**Selected extract**
----
Unbeknownst to him, she had quietly informed her comrades that comings and
goings at her roomy, many-entranced apartment would be unlikely to draw
attention. Thus, with her husband out of the way, the Bolshevik CC came
visiting. At least twelve of the twenty-one-committee were there … There
entered a clean-shaven, bespectacled, grey-haired man, ‘every bit like a
Lutheran minister’, Alexandra Kollontai remembered. The CC stared at the
newcomer. Absent-mindedly, he doffed his wig like a hat, to reveal a familiar
bald pate. Lenin had arrived.
(China Miéville, October: The Story of the Russian Revolution, London 2017)
----
**Requirement 1**
In the passage about Lenin's arrival, what did the newcomer take off like a hat?
**Requirement 2**
Condense the paragraph beginning "Unbeknownst to him, she had quietly informed" from the passage about Lenin's arrival into a short list of its main facts.
**Requirement 3**
Write a continuation of the passage about Lenin's arrival, starting after its final sentence, "Lenin had arrived."

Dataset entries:
----
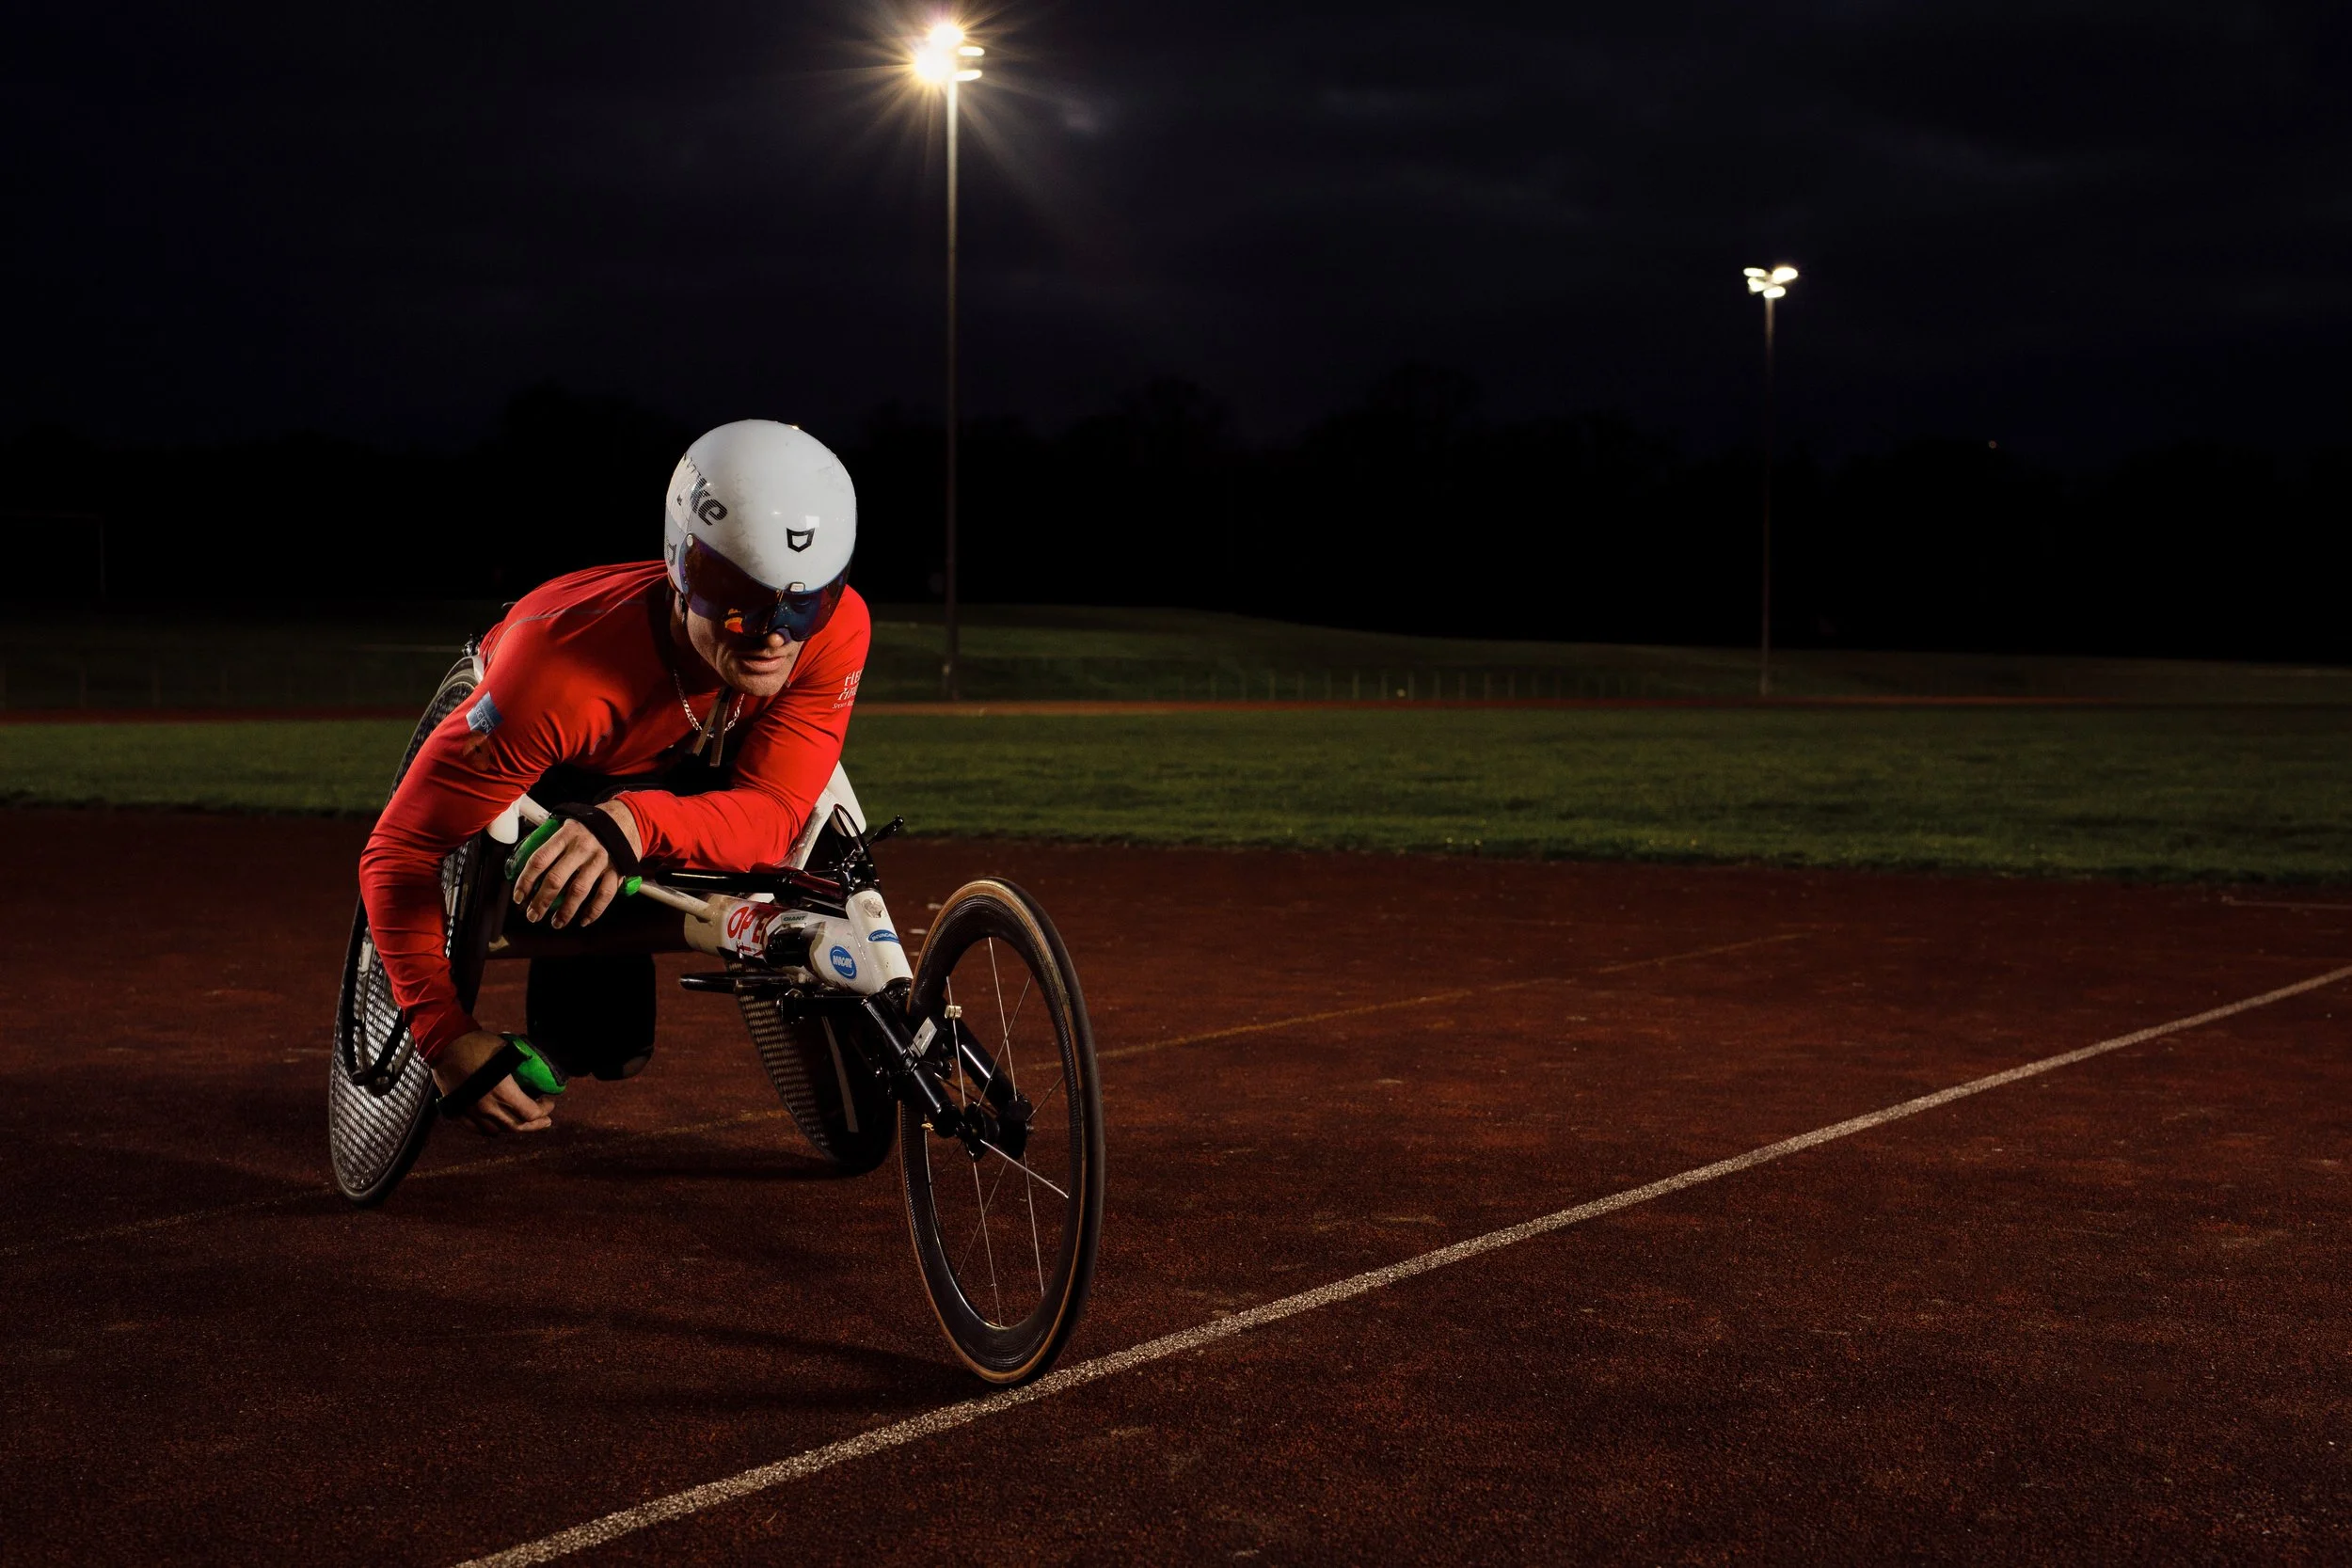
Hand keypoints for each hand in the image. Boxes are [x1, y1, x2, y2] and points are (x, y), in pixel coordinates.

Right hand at [433, 1029, 555, 1134]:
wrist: (445, 1044)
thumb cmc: (478, 1044)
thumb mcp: (507, 1051)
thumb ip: (522, 1065)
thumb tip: (537, 1069)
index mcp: (502, 1092)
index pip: (530, 1113)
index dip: (544, 1110)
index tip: (549, 1103)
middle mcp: (487, 1106)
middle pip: (516, 1127)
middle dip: (534, 1125)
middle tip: (545, 1121)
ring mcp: (470, 1111)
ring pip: (496, 1130)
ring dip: (512, 1127)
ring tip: (521, 1121)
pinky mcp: (458, 1111)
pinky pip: (476, 1129)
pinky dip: (489, 1129)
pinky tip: (496, 1125)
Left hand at [513, 801, 642, 928]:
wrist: (627, 817)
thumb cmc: (592, 825)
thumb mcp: (569, 825)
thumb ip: (551, 843)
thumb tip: (526, 864)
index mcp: (566, 835)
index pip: (539, 860)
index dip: (525, 881)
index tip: (519, 896)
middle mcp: (582, 847)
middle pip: (556, 879)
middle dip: (541, 901)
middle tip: (532, 915)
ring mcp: (601, 860)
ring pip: (579, 890)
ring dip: (565, 911)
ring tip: (556, 923)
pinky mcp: (617, 869)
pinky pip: (604, 894)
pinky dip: (594, 910)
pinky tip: (584, 920)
----
**Written reply 1**
His wig.

**Written reply 2**
- Without her husband knowing, she told her comrades that people coming and going at her large apartment, which had many entrances, would hardly be noticed.
- With her husband away, the Bolshevik CC visited, and at least twelve of its twenty-one members attended.
- A clean-shaven, bespectacled, grey-haired man came in. Alexandra Kollontai recalled that he looked "every bit like a Lutheran minister."
- He absent-mindedly took off his wig like a hat and showed a familiar bald head. It was Lenin.

**Written reply 3**
Memoir by the Menshevik Nikolai
Sukhanov
Oh, the novel jokes of the merry muse of History! This supreme and decisive
session took place in my own home … without my knowledge … For such a
cardinal session not only did people come from Moscow, but the Lord of Hosts
himself, with his henchman, crept out of the underground. Lenin appeared in a
wig, but without his beard. Zinoviev appeared with a beard, but without his
shock of hair. The meeting went on for about ten hours, until about 3 o’clock
in the morning … However, I don’t actually know much about the exact
course of this meeting, or even about its outcome. It’s clear that the question
of an uprising was put … It was decided to begin the uprising as quickly
as possible, depending on circumstances but not on the Congress.
(N.N. Sukhanov, The Russian Revolution 1917: a Personal Record, Oxford 1955)
11 October
British Consul Arthur Woodhouse in a letter home
Things are coming to a pretty pass here. I confess I should like to be out
of it, but this is not the time to show the white feather. I could not ask for
leave now, no matter how imminent the danger. There are over 1,000 Britishers
here still, and I and my staff may be of use and assistance to them in an
emergency.
(Helen Rappaport, Caught in the Revolution: Petrograd 1917, London 2017)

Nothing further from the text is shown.